Crafting Historical Arguments from Historical Evidence: *Use of Evidence*
Can you weigh and measure the strengths and weaknesses of various sources and other pieces of evidence?
Chronological Reasoning: *Causation*
Can you identify and explain cause and effect? Do you know the differences between causation (*one thing causing another*), correlation (*one thing happening along with another in a way that is related, but not necessarily because of it*), and coincidence (*things happening together by chance*)? Can you distinguish between long-term, medium-term, and short-term causes? Or between competing explanations for why something happens?
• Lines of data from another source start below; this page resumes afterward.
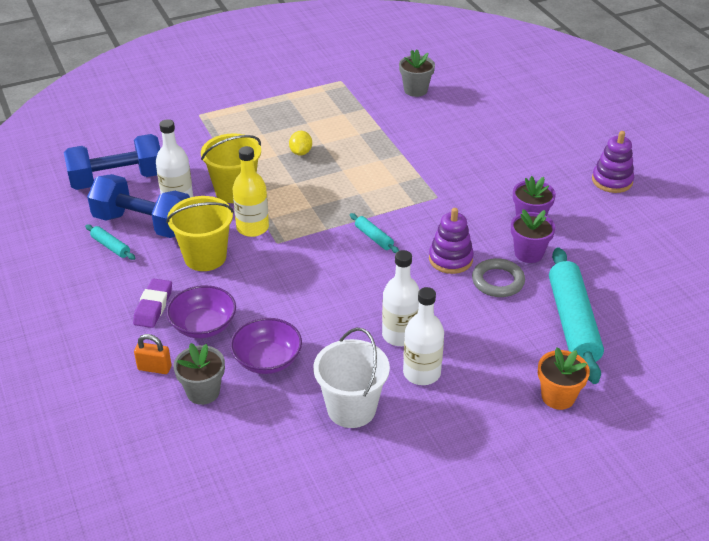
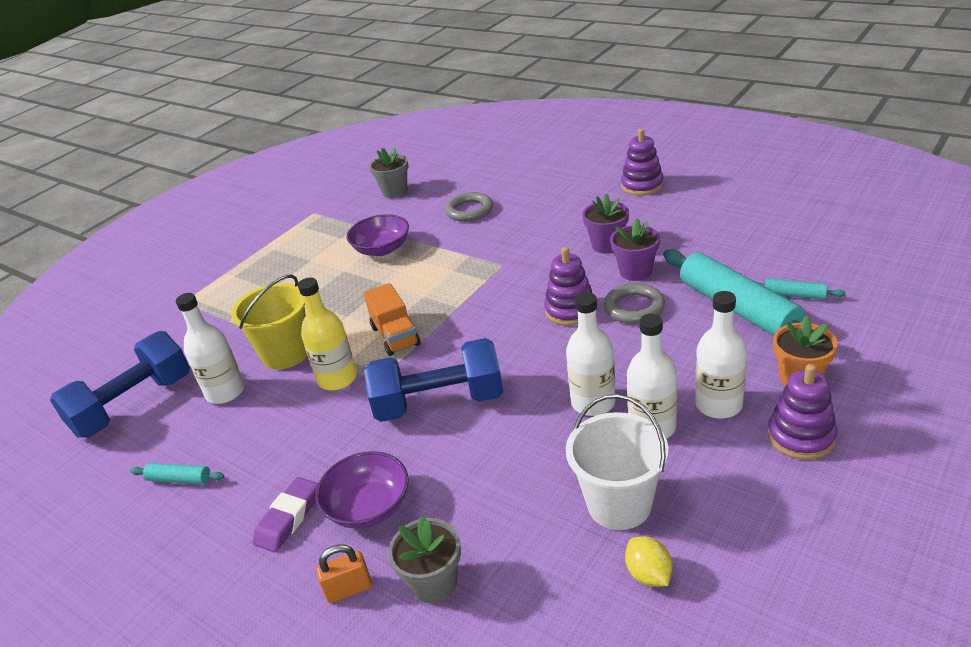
camera: 25 degrees left, 5 degrees down
(143, 224) = (203, 436): blue dumbbell -> blue dumbbell (439, 403)
(153, 306) = (288, 518): purple eraser -> purple eraser turned 45 degrees clockwise
(205, 257) = (308, 433): yellow bucket -> none
(267, 359) = (477, 504): purple bowl -> purple bowl (382, 249)
(301, 152) = (327, 288): yellow lemon -> yellow lemon (648, 574)
(315, 215) = (395, 336): none -> orange truck
(373, 238) = (476, 327): turquoise rolling pin -> turquoise rolling pin (794, 295)
(456, 136) = (469, 211): none -> grey ring
(481, 383) = (718, 405): none -> white bottle
(512, 434) = (801, 436): none -> purple stacking toy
Chronological Reasoning: *Continuity and Change Over Time*
Can you trace a trend or development over a long period of time? Can you discuss which elements of that trend or development remain largely the same, and which change as time passes?
Chronological Reasoning: *Periodization*
Do you understand how and why historians divide time into different historical periods? Are you aware of competing methods of periodization, and can you evaluate their strengths and weaknesses?
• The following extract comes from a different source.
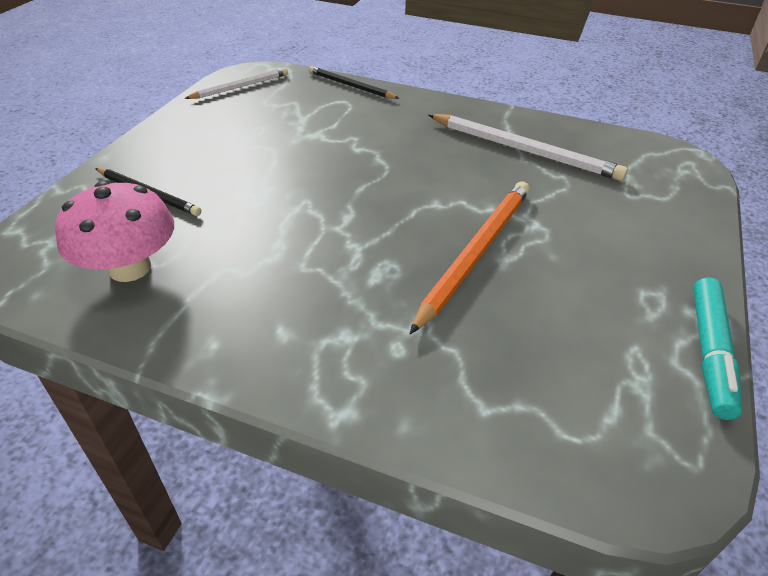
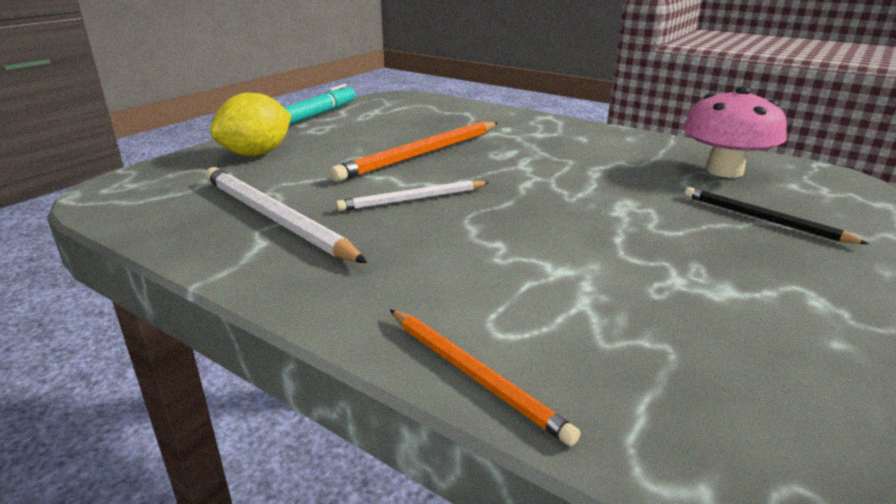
camera: 165 degrees left, 15 degrees down
(240, 87) = (753, 409): white pencil -> white pencil (413, 199)
(351, 86) = (474, 375): black pencil -> orange pencil
(647, 228) = (256, 154): none -> yellow lemon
Comparison and Contexualization: *Comparison*
Can you draw useful comparisons over time (*one specific trend or geographical region in different historical eras*) or place (*two or more regions during the same time period*)? Are you aware that genuine comparison involves *analyzing likenesses AND differences*?
Comparison and Contexualization: *Contextualization*
Can you connect specific events and facts to wider settings and to broader trends?
Historical Interpretation and Synthesis: *Interpretation*
Can you read and analyze pieces of historical evidence with an eye to the point of view and possible bias? Do you understand the various ways that *different forms of historical evidence (including myths and oral traditions, works of art and architecture, graphs and charts, diaries and autobiographies, government documents, and so on) can be taken advantage of*? Can you discuss the historical consensus about a key event or trend might change over time or vary from country to country?
Historical Interpretation and Synthesis: *Synthesis*
Can you bring together various–and even contradictory–sources, explanatory theories, and pieces of evidence to arrive at a useful and convincing understanding of a historical problem or argument? Do you have a sense of how insights from other scholarly disciplines, such as archaeology, statistics, and the environmental sciences, can aid historians in their research?